Tools to try YPAR/inquiry in your school
An invitation to co-construct space and inquiry together is a powerful one. Multilingual YPAR can be a transformative way of enacting culturally sustaining pedagogies and democratizing your classroom and school. Building solidarity and identity negotiation within the messiness of our co-constructed bilingual space, plus having an authentic pathway to take action, enabled our students to further develop their own critical consciousness and their understandings of themselves as language policy actors, not to mention their data collection, analysis, and synthesis skills –– and their biliteracy! Through multilingual YPAR, students engaged in the process of their own becoming, meaning making, and critical consciousness development.
How can you implement something similar in your context?
- Check out resources on school-based YPAR (https://www.schypar.org/), building youth power (https://nepc.colorado.edu/publication/newsletter-youth-power-052124) and the National Equity Project’s resources on Youth-Adult Co-Design Partnerships (https://www.nationalequityproject.org/resources/youth-adult-codesign).
- Check out Carleton College’s multilingual YPAR resources available in English, Spanish, Somali, and Hmong (https://participatoryactionresearch.sites.carleton.edu/).
- For more YPAR resources, check out the YPAR Hubs at UC Berkeley (https://yparhub.berkeley.edu/home) and UC Davis (https://ypar.cfcl.ucdavis.edu/).
- Find partners –– community organizations, multilingual families, universities, CLDE/dual language departments.
- Brainstorm structures in your school where YPAR with multilingual students could happen: a club, an advisory, a heritage language class, a capstone project.
- Let students do a needs assessment and craft the questions they are interested in exploring; try the “question formulation technique” or QFT (https://rightquestion.org/)
- Support students in their inquiry process with tools for research, connections with stakeholders, funding for research trips, etc. For tools to support student inquiry and organizing, check out resources at the Commons Social Change Library (https://commonslibrary.org/)
- Support students in deciding their product: how to disseminate their findings to an authentic audience in a powerful way –– what audience, venue, and method of sharing? A school board meeting, a faculty meeting, a city council meeting?

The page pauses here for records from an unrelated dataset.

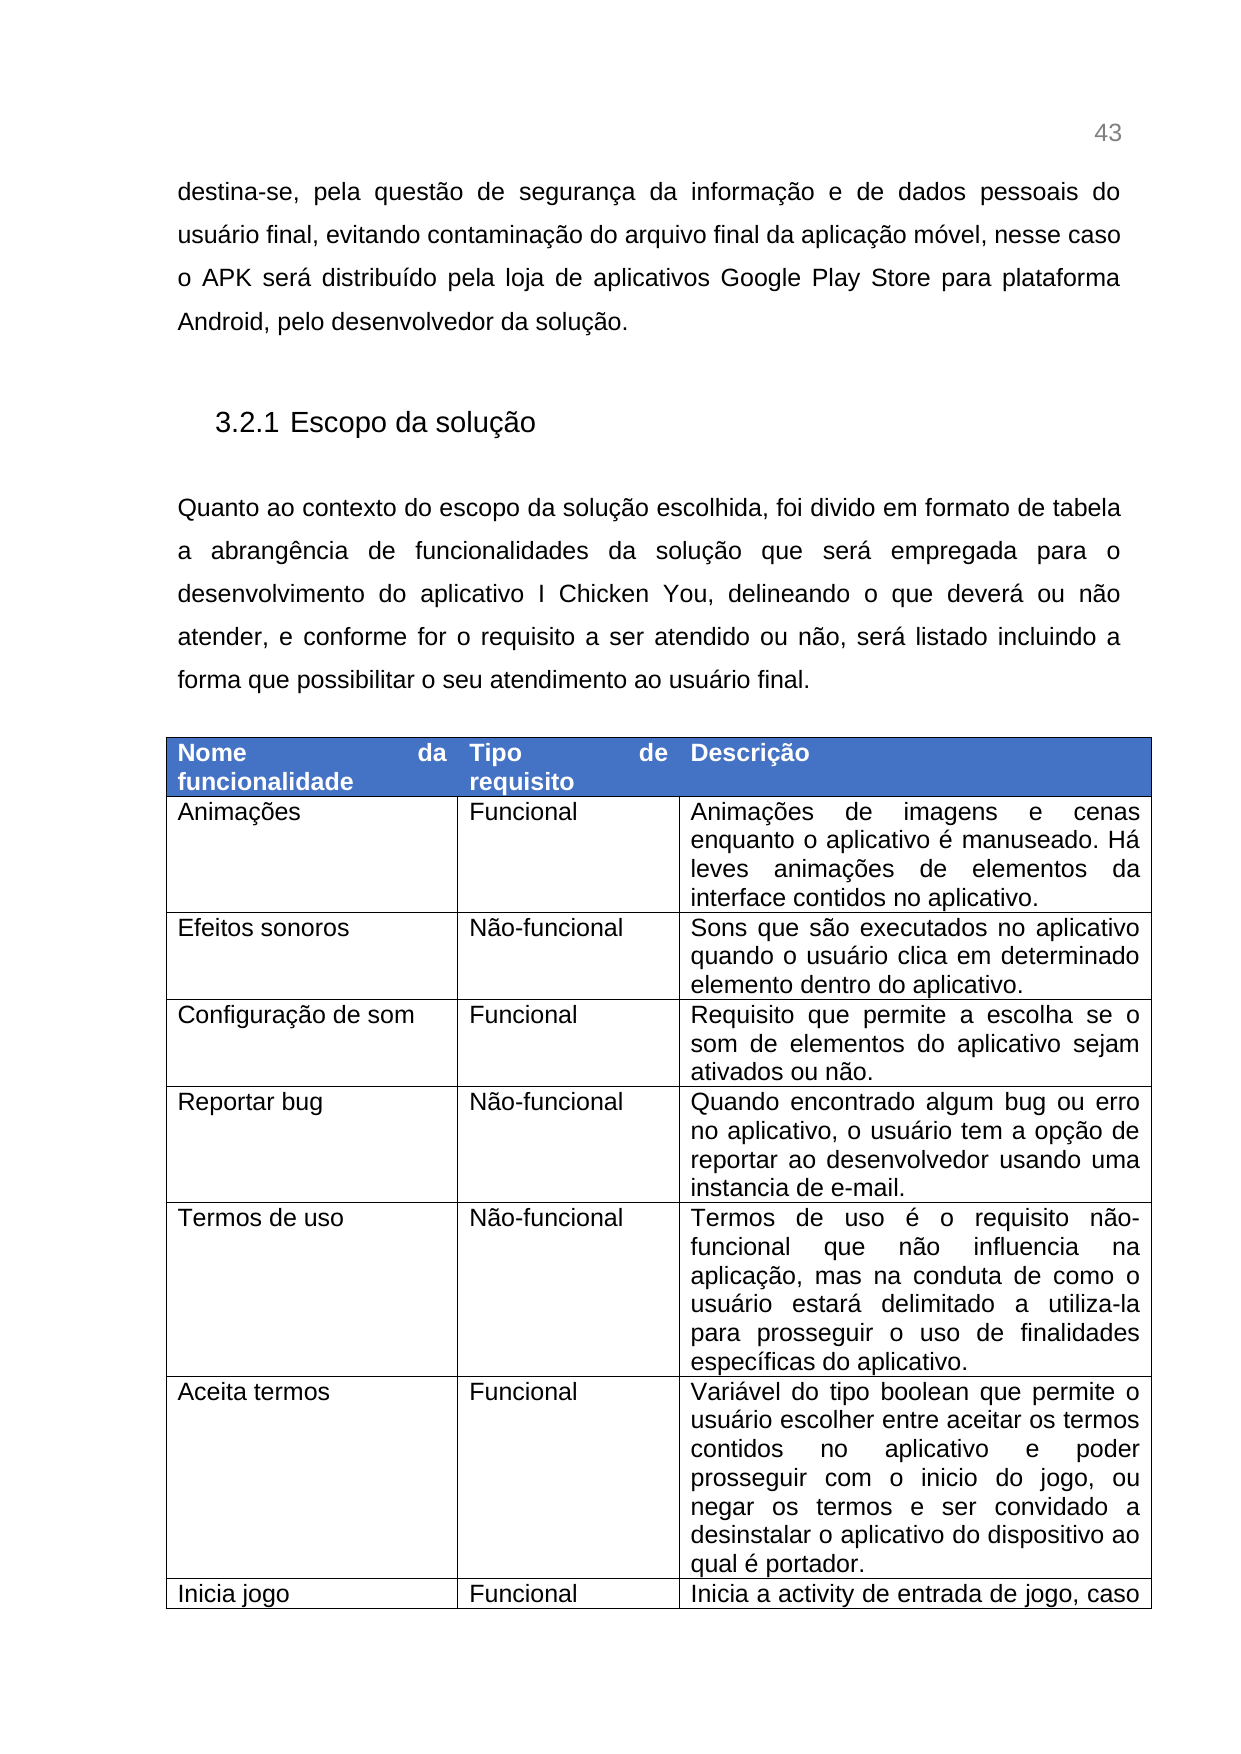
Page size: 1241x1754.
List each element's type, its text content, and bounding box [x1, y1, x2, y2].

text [177, 177, 1122, 335]
table_cell Reportar bug [167, 1087, 457, 1202]
subtitle Escopo da solução [215, 405, 1122, 439]
table_header Tipo de requisito [458, 738, 679, 796]
table_cell Termos de uso [167, 1203, 457, 1376]
table_cell Efeitos sonoros [167, 913, 457, 999]
table_cell Funcional [458, 1579, 679, 1608]
table_cell Animações de imagens e cenas enquanto o aplicativo é manuseado. Há leves animações de elementos da interface contidos no aplicativo. [680, 797, 1151, 912]
table_cell Funcional [458, 1377, 679, 1578]
text Quanto ao contexto do escopo da solução escolhida, foi divido em formato de tabela a abrangência de funcionalidades da solução que será empregada para o desenvolvimento do aplicativo I Chicken You, delineando o que deverá ou não atender, e conforme for o requisito a ser atendido ou não, será listado incluindo a forma que possibilitar o seu atendimento ao usuário final. [177, 493, 1122, 694]
table_cell Aceita termos [167, 1377, 457, 1578]
table_cell Animações [167, 797, 457, 912]
table_cell Requisito que permite a escolha se o som de elementos do aplicativo sejam ativados ou não. [680, 1000, 1151, 1086]
table_cell Inicia jogo [167, 1579, 457, 1608]
table_cell Funcional [458, 1000, 679, 1086]
table_cell Variável do tipo boolean que permite o usuário escolher entre aceitar os termos contidos no aplicativo e poder prosseguir com o inicio do jogo, ou negar os termos e ser convidado a desinstalar o aplicativo do dispositivo ao qual é portador. [680, 1377, 1151, 1578]
table_cell Termos de uso é o requisito não-funcional que não influencia na aplicação, mas na conduta de como o usuário estará delimitado a utiliza-la para prosseguir o uso de finalidades específicas do aplicativo. [680, 1203, 1151, 1376]
table_cell Configuração de som [167, 1000, 457, 1086]
table_cell Funcional [458, 797, 679, 912]
table_header Descrição [679, 738, 1151, 796]
table_cell Não-funcional [458, 1203, 679, 1376]
table_cell Não-funcional [458, 1087, 679, 1202]
table_cell Quando encontrado algum bug ou erro no aplicativo, o usuário tem a opção de reportar ao desenvolvedor usando uma instancia de e-mail. [680, 1087, 1151, 1202]
table_cell Sons que são executados no aplicativo quando o usuário clica em determinado elemento dentro do aplicativo. [680, 913, 1151, 999]
table_header Nome da funcionalidade [167, 738, 458, 796]
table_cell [680, 1579, 1151, 1608]
table_cell Não-funcional [458, 913, 679, 999]
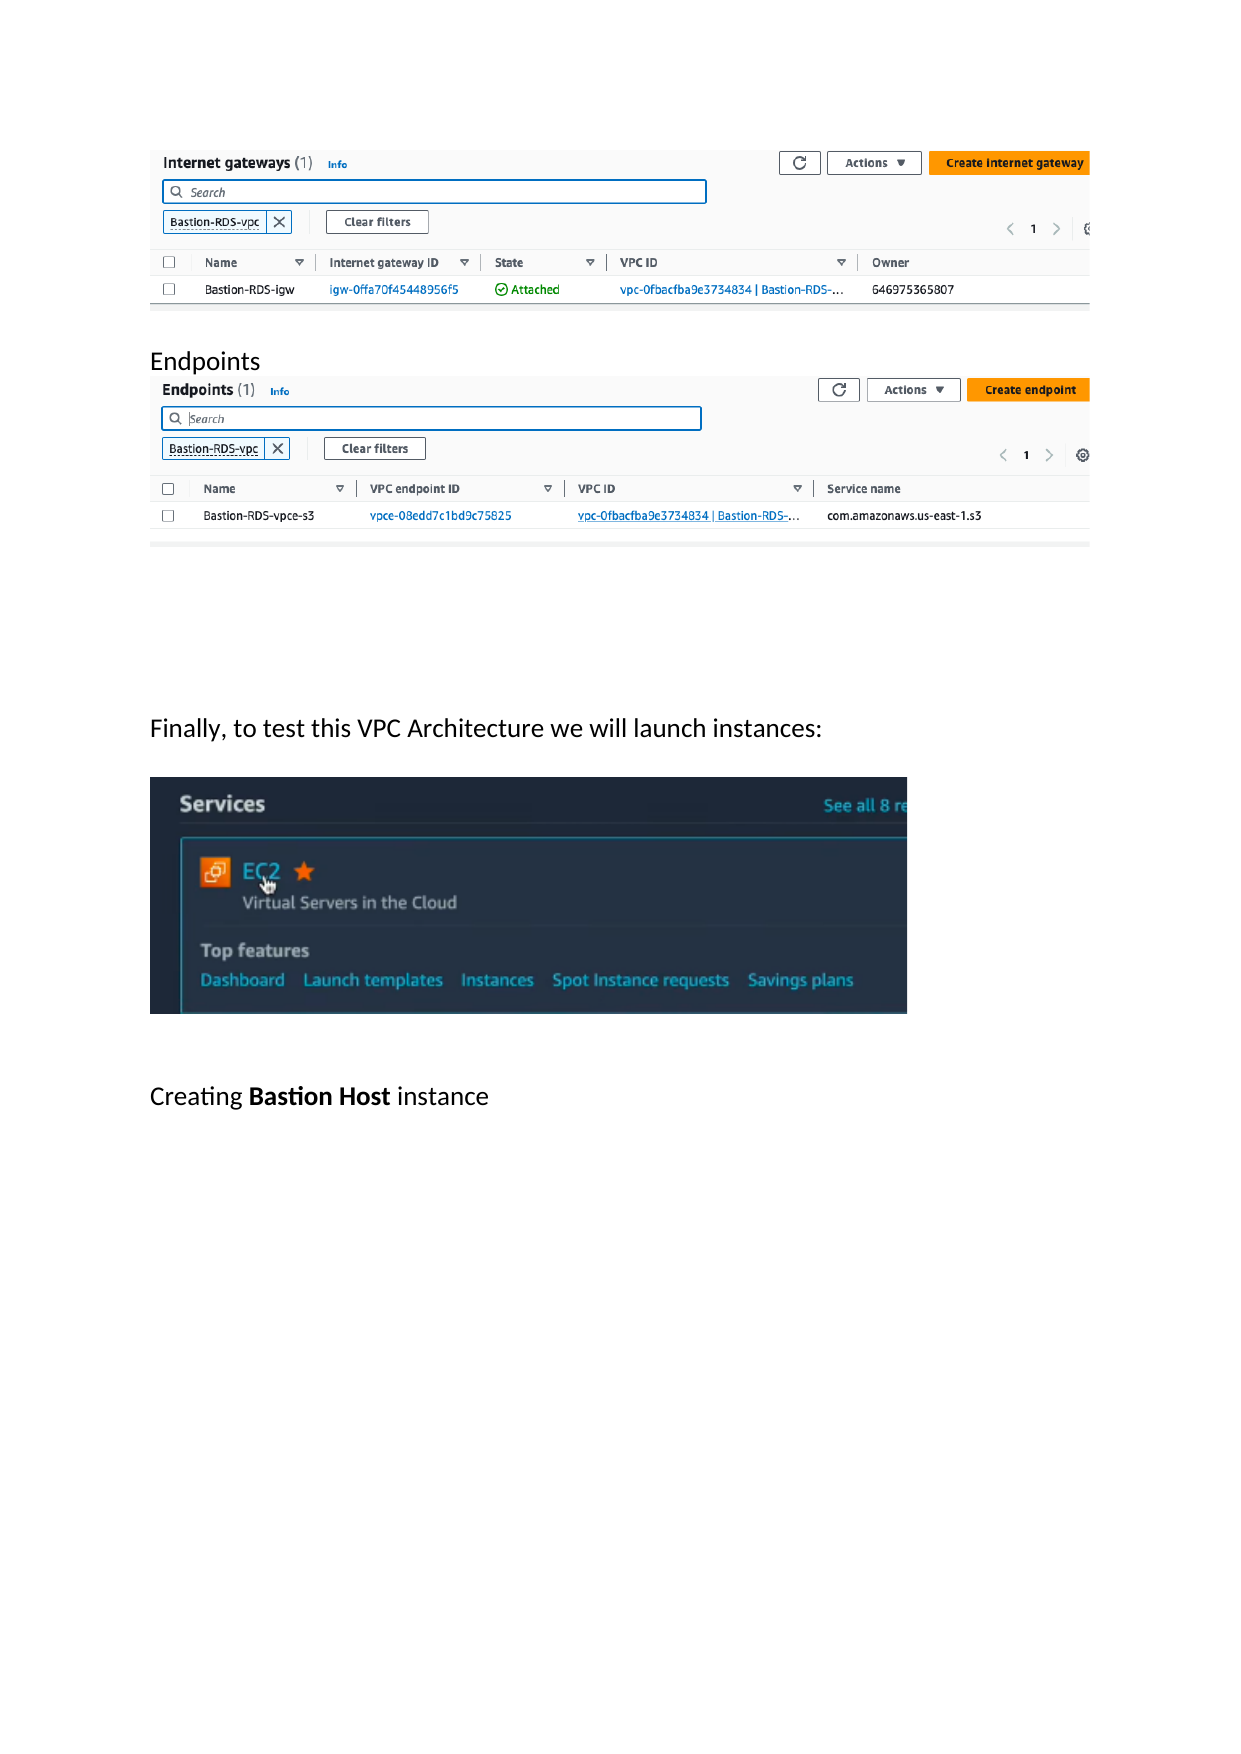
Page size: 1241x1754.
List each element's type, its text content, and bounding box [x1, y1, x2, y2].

text Endpoints [150, 344, 1090, 376]
picture [150, 150, 1090, 311]
text Creating Bastion Host instance [150, 1079, 1090, 1112]
picture [150, 376, 1090, 547]
picture [150, 777, 908, 1014]
text Finally, to test this VPC Architecture we will launch instances: [150, 712, 1090, 744]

A presentation, video, mural, newsletter, social media campaign, etc.? Some examples of teachers’ and multilingual students’ products can be found on the School Based YPAR website (https://www.schypar.org/general-2).
In our Caminos Project, as facilitators we wondered what happens when we co-create a bilingual space together with students. We found that by sharing and hearing stories, grounding our work in local Chicanx history, and negotiating our individual and collective identities –– in community and in public –– we all furthered the development of our critical consciousness. The methodology of YPAR helped us radically center bilingual students’ co-construction and agency, as well as drive together towards an authentic goal and shared dream. Students’ development of critical consciousness around their bi/multilingual identities became one sustained enactment of linguistic justice.
We hope you will try Youth Participatory Action Research with your students!